Dataset records
- Opening Delimiter -

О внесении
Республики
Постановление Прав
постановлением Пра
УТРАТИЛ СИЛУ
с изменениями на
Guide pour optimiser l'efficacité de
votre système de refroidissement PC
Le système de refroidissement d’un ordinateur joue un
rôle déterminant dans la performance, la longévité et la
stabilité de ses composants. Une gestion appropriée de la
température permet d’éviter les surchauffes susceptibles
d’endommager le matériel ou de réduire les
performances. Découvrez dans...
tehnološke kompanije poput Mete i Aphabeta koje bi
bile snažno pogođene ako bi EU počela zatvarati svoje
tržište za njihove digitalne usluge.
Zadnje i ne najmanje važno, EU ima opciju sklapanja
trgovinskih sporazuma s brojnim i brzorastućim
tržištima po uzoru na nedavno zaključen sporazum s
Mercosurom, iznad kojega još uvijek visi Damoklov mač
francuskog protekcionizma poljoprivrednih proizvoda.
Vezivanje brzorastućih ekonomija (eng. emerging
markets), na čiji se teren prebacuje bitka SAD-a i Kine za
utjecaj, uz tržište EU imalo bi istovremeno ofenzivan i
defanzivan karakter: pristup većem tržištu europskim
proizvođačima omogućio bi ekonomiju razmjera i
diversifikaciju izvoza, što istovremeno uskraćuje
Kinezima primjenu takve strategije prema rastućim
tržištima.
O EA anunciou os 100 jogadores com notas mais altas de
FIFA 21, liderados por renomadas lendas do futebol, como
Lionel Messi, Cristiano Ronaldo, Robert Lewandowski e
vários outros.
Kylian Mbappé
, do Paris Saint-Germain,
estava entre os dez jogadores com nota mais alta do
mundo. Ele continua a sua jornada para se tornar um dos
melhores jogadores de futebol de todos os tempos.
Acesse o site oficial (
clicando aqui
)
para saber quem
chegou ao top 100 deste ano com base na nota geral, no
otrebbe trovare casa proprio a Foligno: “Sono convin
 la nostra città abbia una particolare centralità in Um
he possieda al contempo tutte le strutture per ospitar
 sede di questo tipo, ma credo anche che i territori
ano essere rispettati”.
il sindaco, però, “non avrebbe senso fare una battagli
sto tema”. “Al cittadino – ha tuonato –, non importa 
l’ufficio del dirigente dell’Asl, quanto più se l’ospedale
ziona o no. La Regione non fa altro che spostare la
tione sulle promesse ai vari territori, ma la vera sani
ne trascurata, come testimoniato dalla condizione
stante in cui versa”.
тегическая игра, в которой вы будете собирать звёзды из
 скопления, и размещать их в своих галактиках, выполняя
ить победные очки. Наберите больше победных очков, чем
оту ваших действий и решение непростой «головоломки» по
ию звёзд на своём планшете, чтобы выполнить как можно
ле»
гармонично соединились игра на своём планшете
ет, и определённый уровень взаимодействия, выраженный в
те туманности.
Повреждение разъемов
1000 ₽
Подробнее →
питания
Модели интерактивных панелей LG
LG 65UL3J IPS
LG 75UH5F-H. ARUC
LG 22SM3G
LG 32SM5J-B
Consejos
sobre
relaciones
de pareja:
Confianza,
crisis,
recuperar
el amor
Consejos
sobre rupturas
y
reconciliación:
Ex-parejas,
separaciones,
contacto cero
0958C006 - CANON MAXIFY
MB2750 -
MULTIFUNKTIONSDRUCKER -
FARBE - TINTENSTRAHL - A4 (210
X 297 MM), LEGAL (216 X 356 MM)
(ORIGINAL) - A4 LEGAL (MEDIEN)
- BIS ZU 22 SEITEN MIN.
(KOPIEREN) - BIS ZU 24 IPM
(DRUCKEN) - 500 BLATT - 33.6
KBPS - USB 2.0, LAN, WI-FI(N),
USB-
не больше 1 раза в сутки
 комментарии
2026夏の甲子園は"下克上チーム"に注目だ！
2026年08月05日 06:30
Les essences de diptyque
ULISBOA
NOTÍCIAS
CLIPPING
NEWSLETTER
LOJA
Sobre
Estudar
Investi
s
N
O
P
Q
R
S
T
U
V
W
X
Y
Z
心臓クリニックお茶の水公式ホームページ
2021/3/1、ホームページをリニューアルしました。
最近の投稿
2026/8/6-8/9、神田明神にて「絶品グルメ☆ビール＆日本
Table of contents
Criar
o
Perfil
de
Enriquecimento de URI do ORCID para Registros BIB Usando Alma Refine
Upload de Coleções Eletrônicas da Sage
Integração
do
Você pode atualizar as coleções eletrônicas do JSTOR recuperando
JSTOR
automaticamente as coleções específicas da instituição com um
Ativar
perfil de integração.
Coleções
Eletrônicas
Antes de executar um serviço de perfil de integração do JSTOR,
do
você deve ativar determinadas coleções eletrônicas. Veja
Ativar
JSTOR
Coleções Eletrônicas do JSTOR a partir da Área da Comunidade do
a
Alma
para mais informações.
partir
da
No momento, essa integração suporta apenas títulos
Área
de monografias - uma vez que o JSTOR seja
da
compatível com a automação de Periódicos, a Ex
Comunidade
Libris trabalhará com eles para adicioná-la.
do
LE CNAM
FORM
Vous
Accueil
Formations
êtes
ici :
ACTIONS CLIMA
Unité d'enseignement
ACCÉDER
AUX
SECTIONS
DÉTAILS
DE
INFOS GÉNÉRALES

- Closing Delimiter -

• [Try it]: Rewrite these lines, replacing every occurrence of "JSTOR" with "Jstor" and keeping everything else the same.

• [Written response]:
О внесении
Республики
Постановление Прав
постановлением Пра
УТРАТИЛ СИЛУ
с изменениями на
Guide pour optimiser l'efficacité de
votre système de refroidissement PC
Le système de refroidissement d’un ordinateur joue un
rôle déterminant dans la performance, la longévité et la
stabilité de ses composants. Une gestion appropriée de la
température permet d’éviter les surchauffes susceptibles
d’endommager le matériel ou de réduire les
performances. Découvrez dans...
tehnološke kompanije poput Mete i Aphabeta koje bi
bile snažno pogođene ako bi EU počela zatvarati svoje
tržište za njihove digitalne usluge.
Zadnje i ne najmanje važno, EU ima opciju sklapanja
trgovinskih sporazuma s brojnim i brzorastućim
tržištima po uzoru na nedavno zaključen sporazum s
Mercosurom, iznad kojega još uvijek visi Damoklov mač
francuskog protekcionizma poljoprivrednih proizvoda.
Vezivanje brzorastućih ekonomija (eng. emerging
markets), na čiji se teren prebacuje bitka SAD-a i Kine za
utjecaj, uz tržište EU imalo bi istovremeno ofenzivan i
defanzivan karakter: pristup većem tržištu europskim
proizvođačima omogućio bi ekonomiju razmjera i
diversifikaciju izvoza, što istovremeno uskraćuje
Kinezima primjenu takve strategije prema rastućim
tržištima.
O EA anunciou os 100 jogadores com notas mais altas de
FIFA 21, liderados por renomadas lendas do futebol, como
Lionel Messi, Cristiano Ronaldo, Robert Lewandowski e
vários outros.
Kylian Mbappé
, do Paris Saint-Germain,
estava entre os dez jogadores com nota mais alta do
mundo. Ele continua a sua jornada para se tornar um dos
melhores jogadores de futebol de todos os tempos.
Acesse o site oficial (
clicando aqui
)
para saber quem
chegou ao top 100 deste ano com base na nota geral, no
otrebbe trovare casa proprio a Foligno: “Sono convin
 la nostra città abbia una particolare centralità in Um
he possieda al contempo tutte le strutture per ospitar
 sede di questo tipo, ma credo anche che i territori
ano essere rispettati”.
il sindaco, però, “non avrebbe senso fare una battagli
sto tema”. “Al cittadino – ha tuonato –, non importa 
l’ufficio del dirigente dell’Asl, quanto più se l’ospedale
ziona o no. La Regione non fa altro che spostare la
tione sulle promesse ai vari territori, ma la vera sani
ne trascurata, come testimoniato dalla condizione
stante in cui versa”.
тегическая игра, в которой вы будете собирать звёзды из
 скопления, и размещать их в своих галактиках, выполняя
ить победные очки. Наберите больше победных очков, чем
оту ваших действий и решение непростой «головоломки» по
ию звёзд на своём планшете, чтобы выполнить как можно
ле»
гармонично соединились игра на своём планшете
ет, и определённый уровень взаимодействия, выраженный в
те туманности.
Повреждение разъемов
1000 ₽
Подробнее →
питания
Модели интерактивных панелей LG
LG 65UL3J IPS
LG 75UH5F-H. ARUC
LG 22SM3G
LG 32SM5J-B
Consejos
sobre
relaciones
de pareja:
Confianza,
crisis,
recuperar
el amor
Consejos
sobre rupturas
y
reconciliación:
Ex-parejas,
separaciones,
contacto cero
0958C006 - CANON MAXIFY
MB2750 -
MULTIFUNKTIONSDRUCKER -
FARBE - TINTENSTRAHL - A4 (210
X 297 MM), LEGAL (216 X 356 MM)
(ORIGINAL) - A4 LEGAL (MEDIEN)
- BIS ZU 22 SEITEN MIN.
(KOPIEREN) - BIS ZU 24 IPM
(DRUCKEN) - 500 BLATT - 33.6
KBPS - USB 2.0, LAN, WI-FI(N),
USB-
не больше 1 раза в сутки
 комментарии
2026夏の甲子園は"下克上チーム"に注目だ！
2026年08月05日 06:30
Les essences de diptyque
ULISBOA
NOTÍCIAS
CLIPPING
NEWSLETTER
LOJA
Sobre
Estudar
Investi
s
N
O
P
Q
R
S
T
U
V
W
X
Y
Z
心臓クリニックお茶の水公式ホームページ
2021/3/1、ホームページをリニューアルしました。
最近の投稿
2026/8/6-8/9、神田明神にて「絶品グルメ☆ビール＆日本
Table of contents
Criar
o
Perfil
de
Enriquecimento de URI do ORCID para Registros BIB Usando Alma Refine
Upload de Coleções Eletrônicas da Sage
Integração
do
Você pode atualizar as coleções eletrônicas do Jstor recuperando
Jstor
automaticamente as coleções específicas da instituição com um
Ativar
perfil de integração.
Coleções
Eletrônicas
Antes de executar um serviço de perfil de integração do Jstor,
do
você deve ativar determinadas coleções eletrônicas. Veja
Ativar
Jstor
Coleções Eletrônicas do Jstor a partir da Área da Comunidade do
a
Alma
para mais informações.
partir
da
No momento, essa integração suporta apenas títulos
Área
de monografias - uma vez que o Jstor seja
da
compatível com a automação de Periódicos, a Ex
Comunidade
Libris trabalhará com eles para adicioná-la.
do
LE CNAM
FORM
Vous
Accueil
Formations
êtes
ici :
ACTIONS CLIMA
Unité d'enseignement
ACCÉDER
AUX
SECTIONS
DÉTAILS
DE
INFOS GÉNÉRALES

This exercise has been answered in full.